La señora Fellows se movió dentro del mosquitero; precisamente tenía la certeza de que Coral arreglaría su evacuación definitiva. El sentido común era una cualidad horripilante que no poseyó ella jamás; era el sentido común quien decía: “la muerte no puede oír” o “ella no puede ahora enterarse” o “los adornos de estaño son más prácticos”.

-No comprendo por qué tu madre no ha de oírlo -objetó el capitán Fellows, inquieto.

-A ella no le interesa el asunto. No haría más que asustarla.

Coral tenía respuesta para todo; él ya se había acostumbrado a ello. Nunca hablaba sin reflexionar: estaba preparada; pero a veces las contestaciones que tenía dispuestas le parecían a él de una ferocidad...; estaban basadas en la única vida que podía recordar: aquélla.

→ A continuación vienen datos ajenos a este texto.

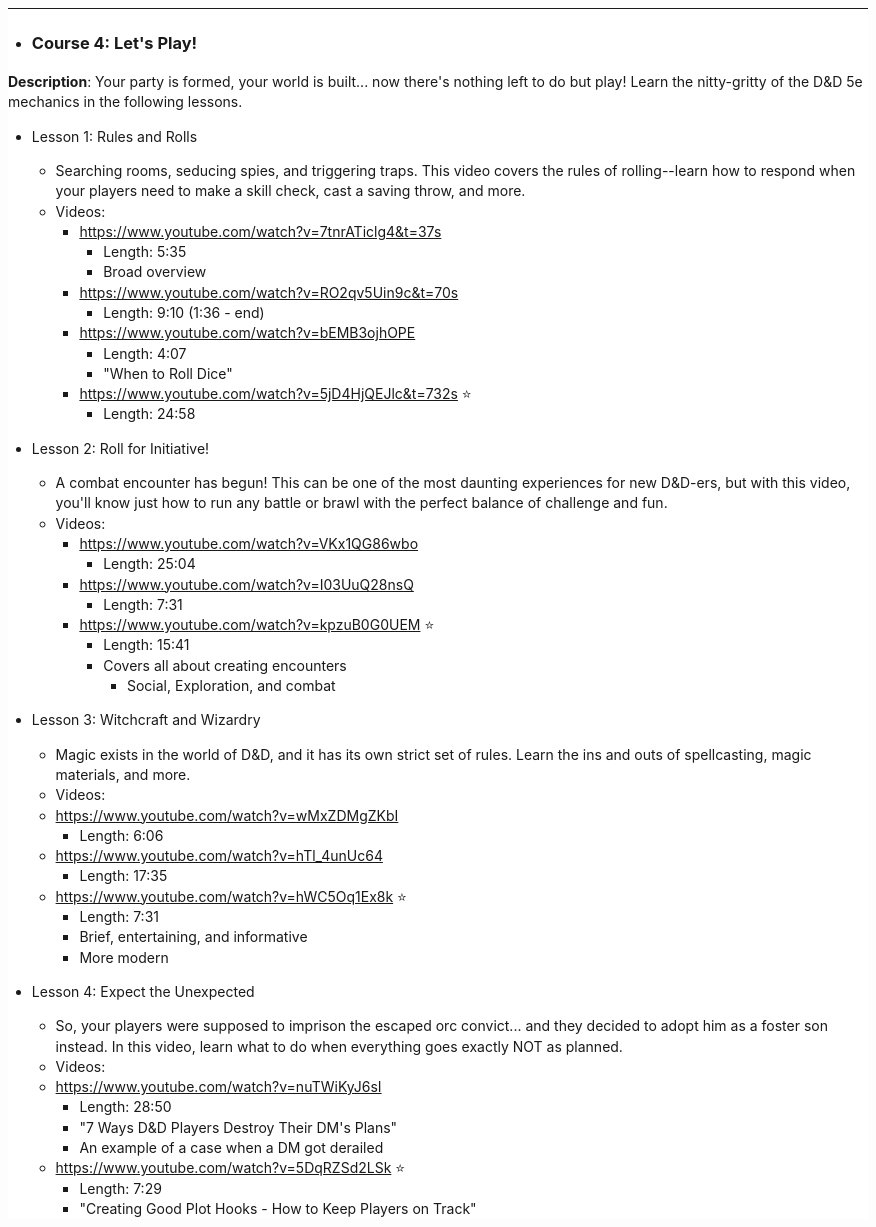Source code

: 
---

  - ### Course 4: Let's Play!

**Description**: Your party is formed, your world is built... now there's nothing left to do but play! Learn the nitty-gritty of the D&D 5e mechanics in the following lessons.

- Lesson 1: Rules and Rolls
  - Searching rooms, seducing spies, and triggering traps. This video covers the rules of rolling--learn how to respond when your players need to make a skill check, cast a saving throw, and more.
  - Videos:
    - https://www.youtube.com/watch?v=7tnrATiclg4&t=37s
      - Length: 5:35
      - Broad overview
    - https://www.youtube.com/watch?v=RO2qv5Uin9c&t=70s
      - Length: 9:10 (1:36 - end)
    - https://www.youtube.com/watch?v=bEMB3ojhOPE
      - Length: 4:07
      - "When to Roll Dice"
    - https://www.youtube.com/watch?v=5jD4HjQEJlc&t=732s ⭐️
      - Length: 24:58

- Lesson 2: Roll for Initiative!
  - A combat encounter has begun! This can be one of the most daunting experiences for new D&D-ers, but with this video, you'll know just how to run any battle or brawl with the perfect balance of challenge and fun.
  - Videos:
    - https://www.youtube.com/watch?v=VKx1QG86wbo 
      - Length: 25:04
    - https://www.youtube.com/watch?v=I03UuQ28nsQ
      - Length: 7:31
    - https://www.youtube.com/watch?v=kpzuB0G0UEM ⭐️
      - Length: 15:41
      - Covers all about creating encounters
        - Social, Exploration, and combat

-  Lesson 3: Witchcraft and Wizardry
   -  Magic exists in the world of D&D, and it has its own strict set of rules. Learn the ins and outs of spellcasting, magic materials, and more.
   - Videos:
    - https://www.youtube.com/watch?v=wMxZDMgZKbI 
      - Length: 6:06
    - https://www.youtube.com/watch?v=hTl_4unUc64
      - Length: 17:35
    - https://www.youtube.com/watch?v=hWC5Oq1Ex8k ⭐
      - Length: 7:31
      - Brief, entertaining, and informative
      - More modern

-  Lesson 4: Expect the Unexpected
   - So, your players were supposed to imprison the escaped orc convict... and they decided to adopt him as a foster son instead. In this video, learn what to do when everything goes exactly NOT as planned.
   - Videos:
    - https://www.youtube.com/watch?v=nuTWiKyJ6sI
      - Length: 28:50
      - "7 Ways D&D Players Destroy Their DM's Plans"
      - An example of a case when a DM got derailed
    - https://www.youtube.com/watch?v=5DqRZSd2LSk ⭐️
      - Length: 7:29
      - "Creating Good Plot Hooks - How to Keep Players on Track"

El pantano y los buitres; ningún chiquillo por parte alguna, excepto unos pocos en la aldea con vientres hinchados por las lombrices, que comían basura de la ribera, bestialmente. Se dice que los hijos unen a los padres, y él sentía ciertamente una resistencia enorme en confiarse solo a la niña aquella cuyas contestaciones podían arrastrarle a cualquier parte. Sintió a través del mosquitero la mano de su esposa que le buscaba en secreto: ellos dos eran adultos, se sentían unidos, y la niña era una extranjera instalada en la casa. Dijo él, ruidosamente:

-Nos estás asustando.

-No creo -arguyó la niña con cautela- que tú vayas a asustarte.

Él comentó, débil, apretando la mano de su esposa:

-Bien, querida, parece que nuestra hija ha decidido...

-Lo primero tienes que ver al policía. Es preciso que se vaya. No me agrada.

-Entonces tiene que irse, desde luego -asintió Fellows, con risa hueca e insegura.

-Yo se lo dije así. Le dije que no podíamos negarle una hamaca para pasar la noche, puesto que llegaba tan tarde. Pero que ahora se debía marchar.

-¿Y te ha desobedecido?

-Dijo que quería hablar contigo.

-Poco sabe él -exclamó Fellows-, poco sabe él...

La ironía era su defensa única, pero la niña no le comprendió; nada comprendía si no era claro como el alfabeto o una simple suma o una fecha histórica. Abandonó la mano de su esposa y se dejó conducir hacia el sol de la tarde. El oficial permanecía frente a la veranda: una figura olivácea inmóvil. Ni siquiera movió un pie para ir al encuentro del capitán Fellows.